In traditional directed evolution approaches, mutants are generated and screened for activity without sequencing until variants with desirable activities are found. In contrast, Fox's method uses protein sequence activity relationships (ProSAR). Briefly, all the protein variants are assayed, as is typically done, but the genes of a small, diverse subset are sequenced. Activity and sequence information are combined in a statistical analysis to determine the impact of each mutation on protein activity. The power of the approach rests in its ability to identify beneficial and detrimental mutations in a background of other mutations that conceal their effects. This requires about three sequence-activity measurements for every mutation in a suitably diverse library.

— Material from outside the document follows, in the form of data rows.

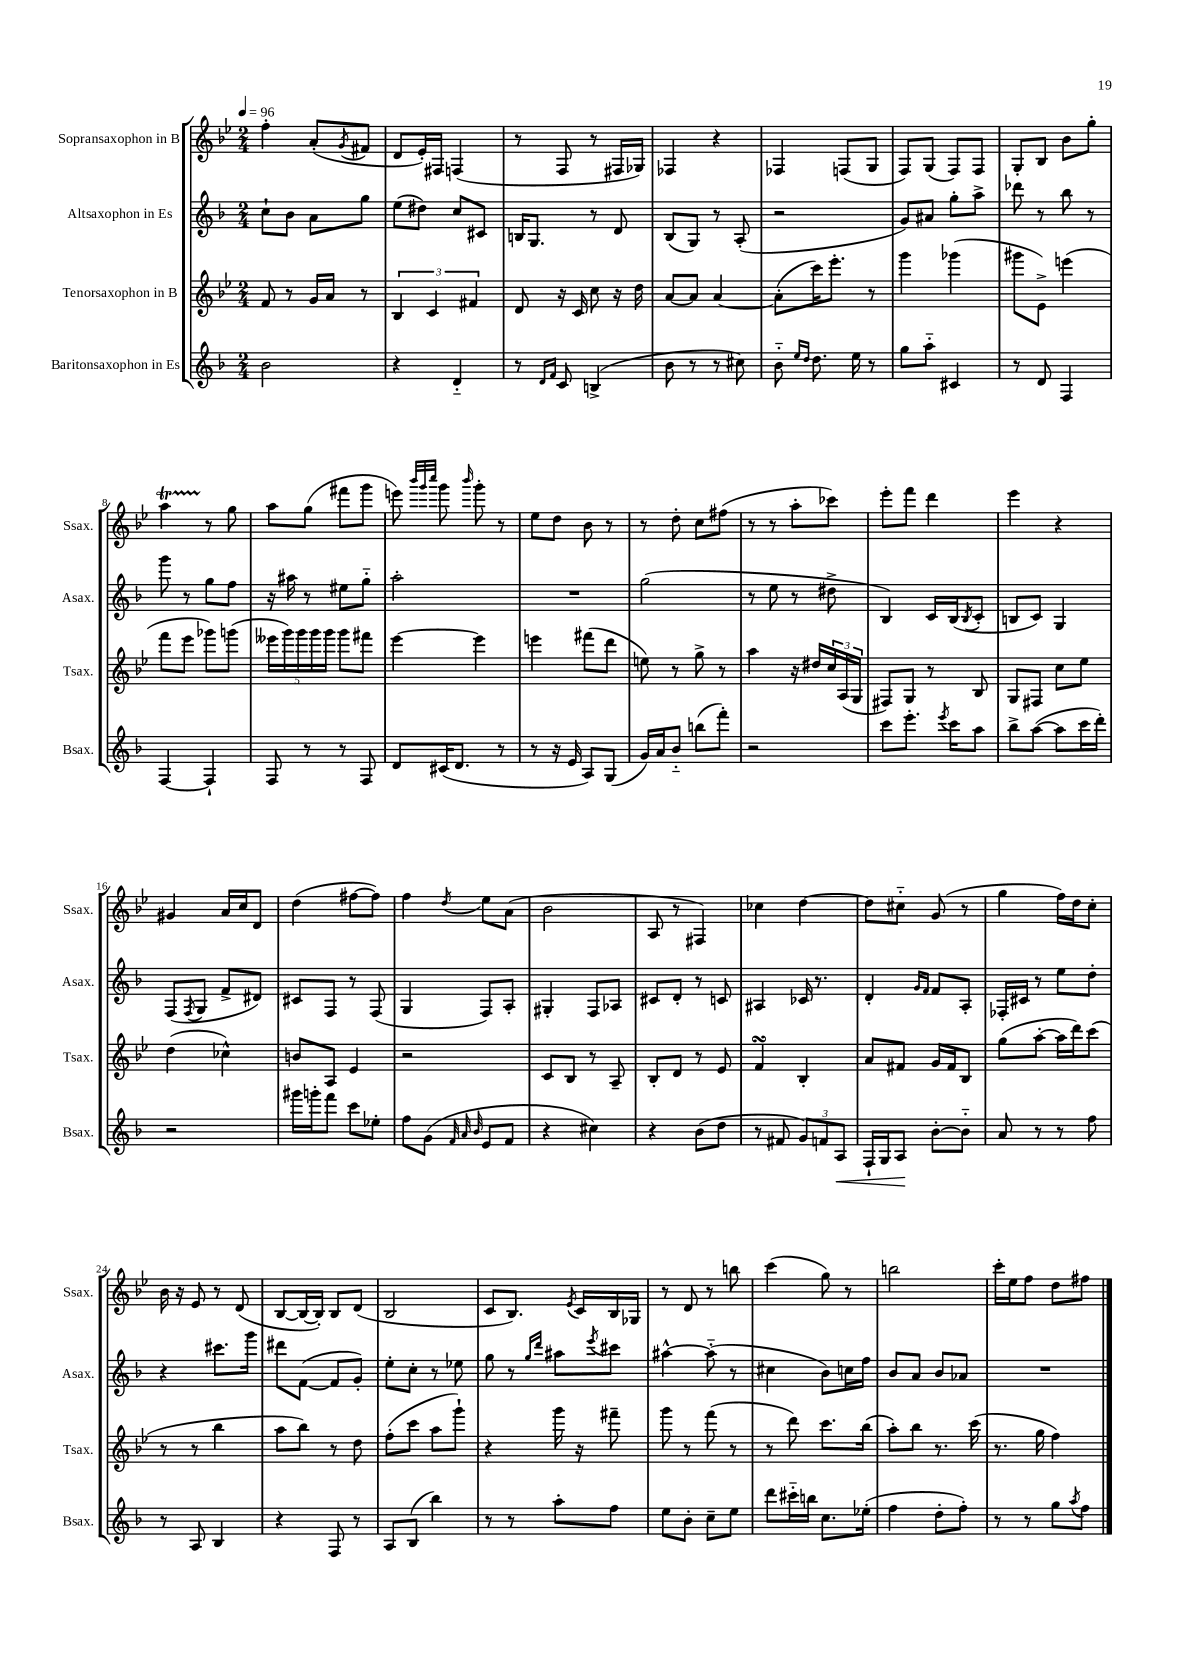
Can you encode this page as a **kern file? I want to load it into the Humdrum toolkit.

**kern	**dynam	**kern	**kern	**kern
*part4	*part4	*part3	*part2	*part1
*staff4	*staff4	*staff3	*staff2	*staff1
*I"Baritonsaxophon in Es	*	*I"Tenorsaxophon in B	*I"Altsaxophon in Es	*I"Sopransaxophon in B
*I'Bsax.	*	*I'Tsax.	*I'Asax.	*I'Ssax.
*clefG2	*	*clefG2	*clefG2	*clefG2
*k[b-]	*	*k[b-e-]	*k[b-]	*k[b-e-]
*M2/4	*	*M2/4	*M2/4	*M2/4
*MM96	*	*MM96	*MM96	*MM96
=1	=1	=1	=1	=1
2b-\	.	8f/	8cc`\L	4ff'\
.	.	8r	8b-\J	.
.	.	16g/LL	8a\L	(8a'/L
.	.	16a/JJ	.	.
.	.	.	.	8qg/
.	.	8r	8gg\J	8f#X/J
=2	=2	=2	=2	=2
4r	.	6B-/	(8ee\L	8d/L
.	.	.	8dd#X\J)	16e-'/L)
.	.	6c/	.	.
.	.	.	.	16F#X/JJ
4d/	.	.	8cc/L	(4Fn/
.	.	6f#X/	.	.
.	.	.	8c#X/J	.
=3	=3	=3	=3	=3
8r	.	8d/	16Bn/KL	8r
.	.	.	8.G/J	.
16qqd/LL	.	.	.	.
16qqf/JJ	.	.	.	.
8c/	.	16r	.	8F/
.	.	16c/	.	.
(4Bn^/	.	8cc\	8r	8r
.	.	16r	8d/	16F#X/LL
.	.	16dd\	.	16G-X/JJ)
=4	=4	=4	=4	=4
8b-\	.	[8a/L	(8B-/L	4F-X/
8r	.	8a/J]	8G/J)	.
8r	.	[4a/	8r	4r
8cc#X\)	.	.	(8A'/	.
=5	=5	=5	=5	=5
8b-\	.	(8a'\L]	2r	4F-X/
16qqee/LL	.	.	.	.
16qqdd/JJ	.	.	.	.
8.dd\	.	16ccc\K)	.	.
.	.	8.eee-'\J	.	.
.	.	.	.	(8Fn/L
16ee\	.	.	.	.
8r	.	8r	.	8G/J
=6	=6	=6	=6	=6
8gg\L	.	4ggg\	8g/L)	8F/L)
8aa\J	.	.	8a#X/J	(8G/J
4c#X/	.	(4ggg-X\	8gg'\L	8F/L)
.	.	.	8aa^\J	8F/J
=7	=7	=7	=7	=7
8r	.	8ggg#X\L	8ddd-X\	8G'/L
8d/	.	8e-^\J)	8r	8B-/J
4F/	.	(4eeen\	8bb-\	8b-\L
.	.	.	8r	8gg'\J
!!LO:LB:g=z
=8	=8	=8	=8	=8
[4F/	.	8fff\L	8ggg\	4aat\
.	.	8eee-\J	8r	.
4F`/]	.	8ggg-X\L)	8gg\L	8r
.	.	(8gggn\J	8ff\J	8gg\
=9	=9	=9	=9	=9
8F/	.	20eee--X\LL	16r	8aa\L
.	.	20ggg\)	.	.
.	.	.	16aa#X\	.
.	.	20ggg\	.	.
8r	.	.	8r	(8gg\J
.	.	20ggg\	.	.
.	.	20ggg\JJ	.	.
8r	.	8ggg\L	8ee#X\L	8fff#X\L
8F/	.	8fff#X\J	8gg\J	8ggg\J
=10	=10	=10	=10	=10
8d/L	.	[4eee-\	2aa'\	8eeen\)
.	.	.	.	32qqbbb-/LLL
.	.	.	.	32qqggg/
.	.	.	.	32qqcccc/JJJ
(16c#X/K	.	.	.	8ggg\
8.d/J	.	.	.	.
.	.	.	.	16qqbbb-/
.	.	4eee-\]	.	8ggg'\
8r	.	.	.	8r
=11	=11	=11	=11	=11
8r	.	4eeen\	2r	8ee-\L
16r	.	.	.	8dd\J
16e/	.	.	.	.
8A/L)	.	(8fff#X\L	.	8b-\
(8G/J	.	8ddd\J	.	8r
=12	=12	=12	=12	=12
16g/LL)	.	8een\)	(2gg\	8r
16a/J	.	.	.	.
8b-/J	.	8r	.	8dd'\
(8bbn\L	.	8gg^\	.	8cc\L
8fff'\J)	.	8r	.	(8ff#X\J
=13	=13	=13	=13	=13
2r	.	4aa\	8r	8r
.	.	.	8ee\	8r
.	.	16r	8r	8aa'\L
.	.	16dd#X/LL	.	.
.	.	24cc/	8dd#X^\	8ccc-X\J)
.	.	(24A/	.	.
.	.	24G/JJ	.	.
=14	=14	=14	=14	=14
8ccc\L	.	8F#X/L)	4B-/)	8eee-'\L
8.eee'\J	.	8G/J	.	8fff\J
.	.	8r	16c/LL	4ddd\
8qeee/	.	.	.	.
16ccc\KL	.	.	(16B-/J	.
.	.	.	8qB-/	.
8aa\J	.	8B-/	8c'/J	.
=15	=15	=15	=15	=15
8bb-^\L	.	8G/L	8Bn/L	4eee-\
([8aa\J	.	8F#X/J	8c/J)	.
8aa\L]	.	8cc\L	4G/	4r
16ccc\L	.	8ee-\J	.	.
16ddd'\JJ)	.	.	.	.
!!LO:LB:g=z
=16	=16	=16	=16	=16
2r	.	(4dd\	(8F/L	4g#X/
.	.	.	8qF/	.
.	.	.	8G/J	.
.	.	4cc-X^^\)	8f^/L	16a/LL
.	.	.	.	16cc/J
.	.	.	8d#X/J)	8d/J
=17	=17	=17	=17	=17
16ggg#X\LL	.	8bn/L	8c#X/L	(4dd\
16gggn'\J	.	.	.	.
8fff\J	.	8A/J	8F/J	.
8ccc\L	.	4e-/	8r	[8ff#X\L
8ee-X'\J	.	.	(8F/	8ff#\J])
=18	=18	=18	=18	=18
8ff\L	.	2r	4G/	4ff\
(8g\J	.	.	.	.
32qqf/	.	.	.	.
32qqa/	.	.	.	.
32qqb-/	.	.	.	8qdd/
8e/L	.	.	8F/L)	8ee-\L
8f/J	.	.	8A'/J	(8a\J
=19	=19	=19	=19	=19
4r	.	8c/L	4G#X'/	2b-\
.	.	8B-/J	.	.
4cc#X\)	.	8r	8F/L	.
.	.	8A~/	8A-X/J	.
=20	=20	=20	=20	=20
4r	.	8B-'/L	8c#X/L	8A/
.	.	8d/J	8d'/J	8r
(8b-\L	.	8r	8r	4F#X/)
8dd\J	.	8e-/	8cn/	.
=21	=21	=21	=21	=21
8r	.	4fsSSS/	4A#X/	4cc-X\
8f#X/	.	.	.	.
12g/L)	.	4B-'/	16c-X/	[4dd\
.	.	.	8.r	.
12fn/	.	.	.	.
!	!LO:HP:b	!	!	!
12A/J	<	.	.	.
=22	=22	=22	=22	=22
16F`/LL	.	8a/L	4d'/	8dd\L]
16G/J	.	.	.	.
8A/J	.	8f#X/J	.	8cc#X\J
.	.	.	16qqg/LL	.
.	.	.	16qqf/JJ	.
[8b-'\L	[	16g/LL	8f/L	(8g/
.	.	16f#/J	.	.
8b-\J]	.	8B-/J	8A'/J	8r
=23	=23	=23	=23	=23
8a/	.	(8gg\L	16F-X'/LL	4gg\
.	.	.	16c#X/JJ	.
8r	.	[8aa'\J	8r	.
8r	.	16aa\LL]	8ee\L	16ff\LL)
.	.	16ddd\J)	.	16dd\J
8ff\	.	(8ccc\J	8dd'\J	8cc'\J
!!LO:LB:g=z
=24	=24	=24	=24	=24
8r	.	8r	4r	16b-\
.	.	.	.	16r
8A/	.	8r	.	8e-/
4B-/	.	4bb-\	8.ccc#X\L	8r
.	.	.	.	(8d/
.	.	.	16ggg\Jk	.
=25	=25	=25	=25	=25
4r	.	8aa\L	8ddd#X\L	[8B-/L
.	.	8bb-\J)	([8f\J	16B-/L_
.	.	.	.	16B-'/JJ])
8F/	.	8r	8f/L]	8B-/L
8r	.	8dd\	8g'/J)	(8d/J
=26	=26	=26	=26	=26
8A/L	.	(8ff'\L	8ee'\L	2B-/
(8B-/J	.	8ccc\J	8cc'\J	.
4bb-\)	.	8aa\L	8r	.
.	.	8ggg`\J)	8ee-X\	.
=27	=27	=27	=27	=27
8r	.	4r	8gg\	8c/L
8r	.	.	8r	8.B-/J)
.	.	.	16qqgg/LL	.
.	.	.	16qqddd/JJ	.
8aa'\L	.	16ggg\	8aa#X\L	.
.	.	.	.	8qe-/
.	.	16r	.	16c/LL
.	.	.	8qeee/	.
8ff\J	.	8fff#X~\	8ccc#X\J	16B-/
.	.	.	.	16G-X/JJ
=28	=28	=28	=28	=28
8ee\L	.	8ggg\	[4aa#X^^\	8r
8b-'\J	.	8r	.	8d/
8cc~\L	.	(8fff\	(8aa#\]	8r
8ee\J	.	8r	8r	8bbn\
=29	=29	=29	=29	=29
8ddd\L	.	8r	4cc#X\	(4ccc\
16ccc#X\L	.	8ddd\)	.	.
16bbn\JJ	.	.	.	.
8.cc\L	.	8.ccc\L	8b-\L)	8gg\)
.	.	.	16ccn\L	8r
(16ee-X'\Jk	.	(16bb-\Jk	16ff\JJ	.
=30	=30	=30	=30	=30
4ff\	.	8aa'\L)	8b-/L	2bbn\
.	.	8bb-\J	8a/J	.
8dd'\L	.	8.r	8b-/L	.
8ff'\J)	.	.	8a-X/J	.
.	.	(16ccc\	.	.
=31	=31	=31	=31	=31
8r	.	8.r	2r	16ccc'\LL
.	.	.	.	16ee-\J
8r	.	.	.	8ff\J
.	.	16gg\	.	.
8gg\L	.	4ff\)	.	8dd\L
8qaa/	.	.	.	.
8ff\J	.	.	.	8ff#X\J
==	==	==	==	==
*-	*-	*-	*-	*-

The method used to introduce mutations is unimportant, provided that it yields a suitably rich source of activity variation. “Our diversity comes from any source we can grab it—either random mutagenesis, rational or semi-rational hypotheses, scanning, anything that can go into the bucket is fully in play, but where we are taking it to the next level is trying to rapidly sift through that diversity once you have it in hand,” says Fox.

This approach is most valuable for proteins that require several assays to fully characterize the activity or when more than one property is being selected for. “We need the enzyme to be highly active, stable in the process, and tolerant of high concentrations of organics and product. We are interested in whether this enzyme is highly active when the reaction has already reached 90% conversion at 1 M substrate concentration,” says Huisman.

Is this method suitable for all directed evolution applications? “If you have something like phage display and a very rapid way of generating diversity, [ProSAR] may not be necessary. But it's certainly applicable to any directed evolution project where you have a certain number of mutations and you want to search through them as efficiently as possible,” says Fox.